Ah okay, thanks for that. He gave his phone number which Mr. V tried to ring but it didnt work= the dialling code was 00 22...I tried to google where it was from but it seems common to a few places. We presume it is from a French speaking country but Mr.V says his French isnt very good so who knows? Anyway will see what happens but will of course take the advice and not 'return the excess'.


----------



## ClubMan (2 Jun 2008)

Almost certainly a scam. Avoid like the plague.


----------



## Vanilla (2 Jun 2008)

Thanks for amending the title, I meant to do it...Mr.V says the dialling code is from the Ivory Coast. Funnily enough they want to come very quickly, VERY quickly as in this Thursday. So if a blameless man and another arrive in Kerry on Thursday I will let you know. Won't hold my breath though.


----------



## z103 (2 Jun 2008)

> Anyway will see what happens but will of course take the advice and not 'return the excess'


Or just ignore it and save yourself the time.

I'm constantly getting emails from people who are 'interested in our products' etc...


----------



## DrMoriarty (3 Jun 2008)

If by any chance it's the only son of the late Minister for Mining and the Interior, Oliver Akubueze, Esq., tell him I'll see him for pints in the Abbey as usual. 
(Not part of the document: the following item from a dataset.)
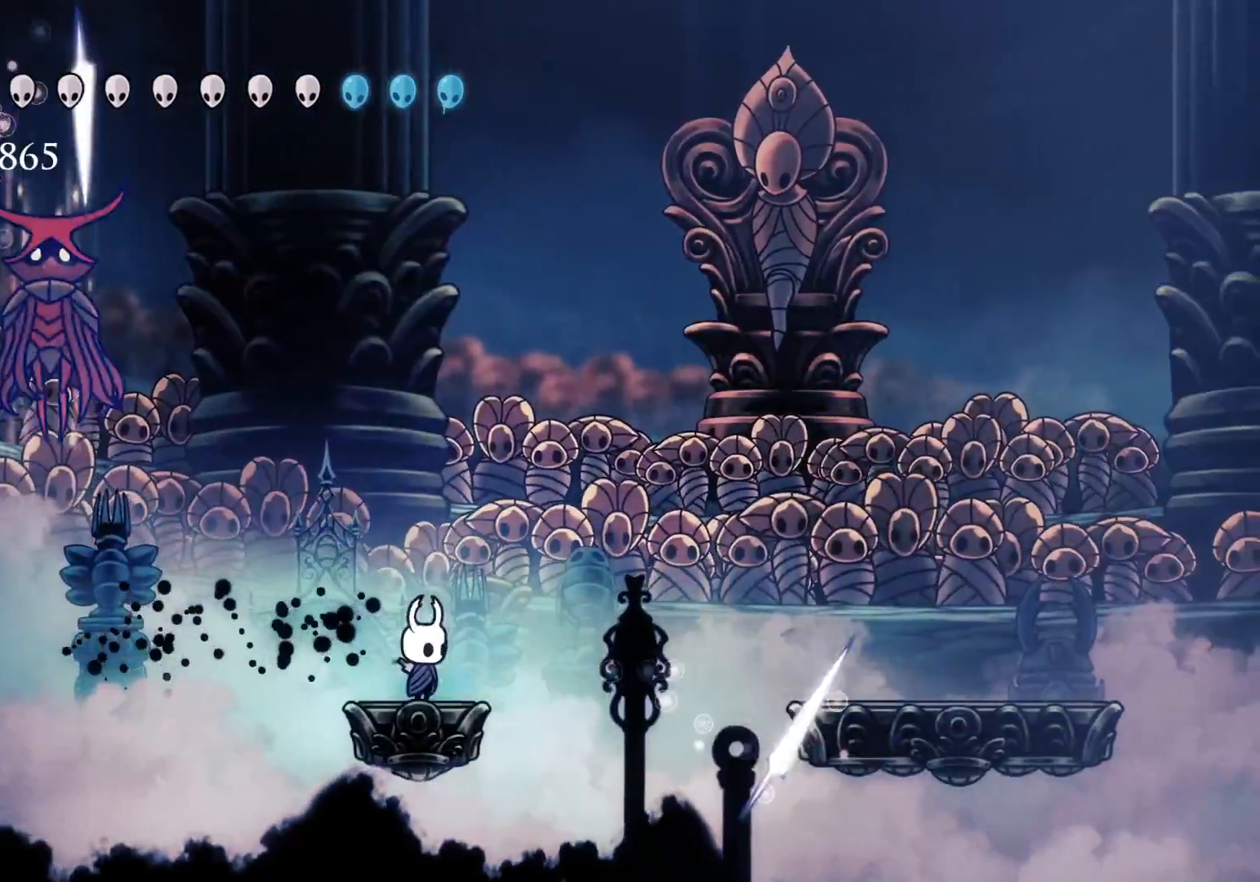
{"keys": [], "mouse": [], "events": [[116, "s", "down"], [116, "space", "down"], [250, "e", "down"], [300, "mouse_left", "down"], [350, "f", "down"], [400, "s", "up"], [450, "e", "up"], [450, "mouse_left", "up"], [450, "space", "up"], [483, "f", "up"]]}
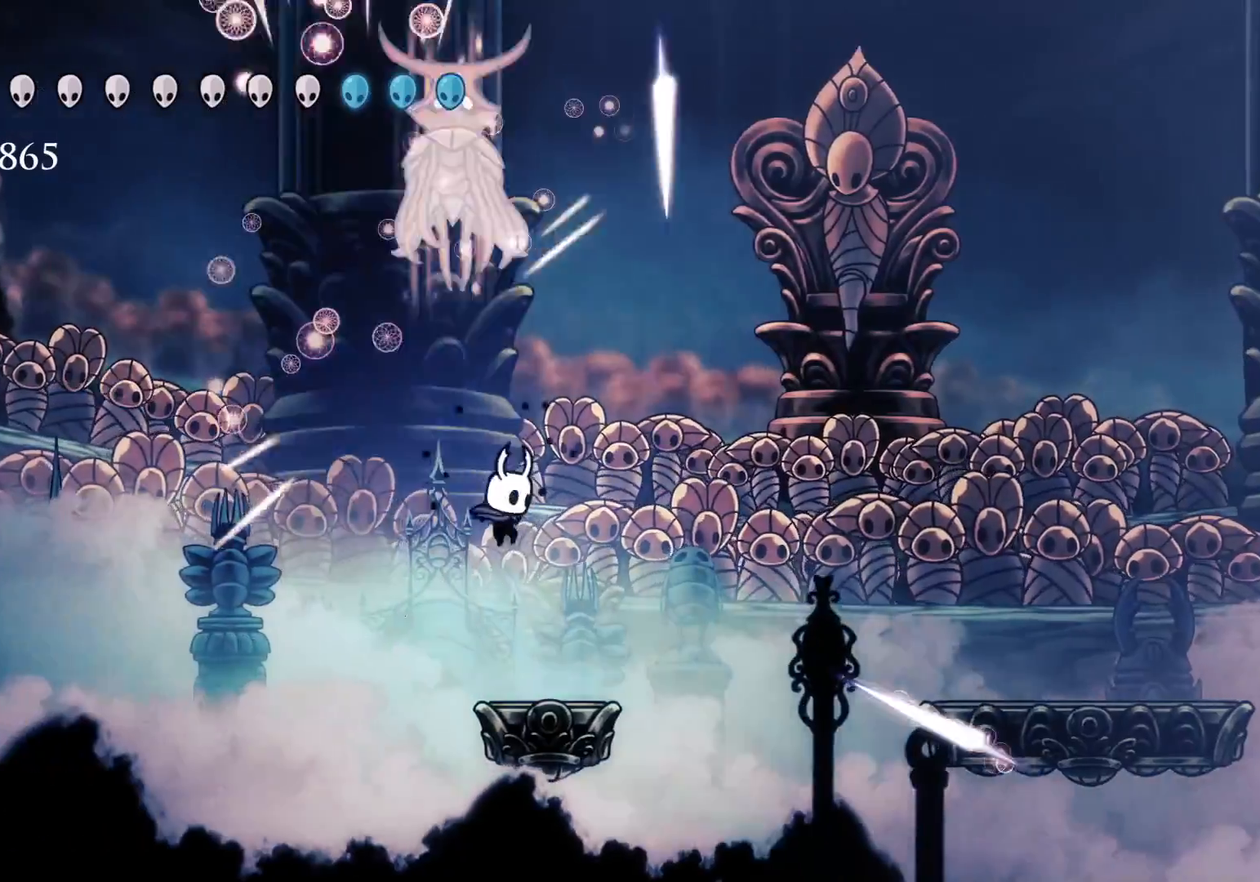
{"keys": ["e", "f", "space"], "mouse": [], "events": [[233, "space", "down"], [283, "e", "down"], [283, "f", "down"], [366, "s", "down"], [466, "s", "up"]]}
Oh, and he owes me US$24 million.


----------



## ClubMan (3 Jun 2008)

Perhaps it's George Agdgdgwngo again?


----------



## Bronte (3 Jun 2008)

You can see if the telephone number works by trying to use the 0 in the area code, some countries require this as in 00 353 01 ... where normally you drop the 0 in the 01.


----------



## ClubMan (3 Jun 2008)

Why would you bother? If, as seems likely, it is a scam then the last thing you want to do is to make contact with the scammer. Who knows - you may end up on a premium rate line or something like that.


----------



## Vanilla (5 Jun 2008)

I don't want you all to feel bad for being so cynical- I admit I was a little suspicious myself- but alls well that ends well. Our visitor has changed his dates and is now arriving next week, he will be flying into Barcelona, no Paris, no the International Airport. I take it he means Kerry International Airport. 

By an amazing coincidence it turns out he is a fellow lawyer and is arriving to fight a case on behalf of a client which may go on two or at the most, three weeks. In an unspecified court. I was surprised and delighted at the news and advised him we were colleagues and offered to present him at the court- I DID wonder if it were the circuit court or the High court since the High Court on circuit sittings are just finished, and I wasn't aware of any other sittings likely to have a two to three week case. Anyway he hasnt responded yet but I imagine these international lawyers travel quite a bit...

Bet you all feel a tinsy bit foolish now?

Oh BTW our French bank manager was not at all reassuring, admitting that with all the account details someone very clever COULD take money from our account. Mr.V had given some of the details but not enough and our friend in Cote dIvoire has come back requesting more details.


----------



## ClubMan (5 Jun 2008)

You might find some useful tips on corresponding with him here:

I've just had an AMAZING job offer!


----------



## Brianne (5 Jun 2008)

Vanilla , if you want to pm me.


----------



## Purple (5 Jun 2008)

Vanilla said:


> I don't want you all to feel bad for being so cynical- I admit I was a little suspicious myself- but alls well that ends well. Our visitor has changed his dates and is now arriving next week, he will be flying into Barcelona, no Paris, no the International Airport. I take it he means Kerry International Airport.
> 
> By an amazing coincidence it turns out he is a fellow lawyer and is arriving to fight a case on behalf of a client which may go on two or at the most, three weeks. In an unspecified court. I was surprised and delighted at the news and advised him we were colleagues and offered to present him at the court- I DID wonder if it were the circuit court or the High court since the High Court on circuit sittings are just finished, and I wasn't aware of any other sittings likely to have a two to three week case. Anyway he hasnt responded yet but I imagine these international lawyers travel quite a bit...
> 
> ...


Can you just open an account with a few Euro in it and get him to use this account? That way you don't have much to loose?


----------



## ClubMan (5 Jun 2008)

Brianne said:


> Vanilla , if you want to pm me.


----------



## Vanilla (5 Jun 2008)

On a serious note the bank manager did suggest opening a seperate account in which we should keep only a small sum of money at all times for which we can give out the details, but not to give the details of the main account anymore. I admit I was surprised that she said someone COULD take money from the account with the IBAN etc if they were clever enough. She is setting this new account up now. Given French red-tape we should have it for next years bookings!

I think there are enough threads already about these scams so I'll spare you any further details...but I might keep the worm dangling on the hook a little longer for my own amusement.


----------



## ajapale (5 Jun 2008)

Purple said:


> Can you just open an account with a few Euro in it and get him to use this account? That way you don't have much to loose?



I share your amusement but would urge caution at engaging with these guys at any level. *They are very dangerous international criminals.

*Have a look at scamorama.com to get an idea how they operate.


----------



## rmelly (6 Jun 2008)

ajapale said:


> I share your amusement but would urge caution at engaging with these guys at any level. *They are very dangerous international criminals.*
> 
> Have a look at scamorama.com to get an idea how they operate.


 
They're dangerous alright - to themselves maybe:

http://www.419eater.com/html/hall_of_shame.htm


----------



## ClubMan (6 Jun 2008)

That's unfair. There are some reputable professionals working in this area too you know.


----------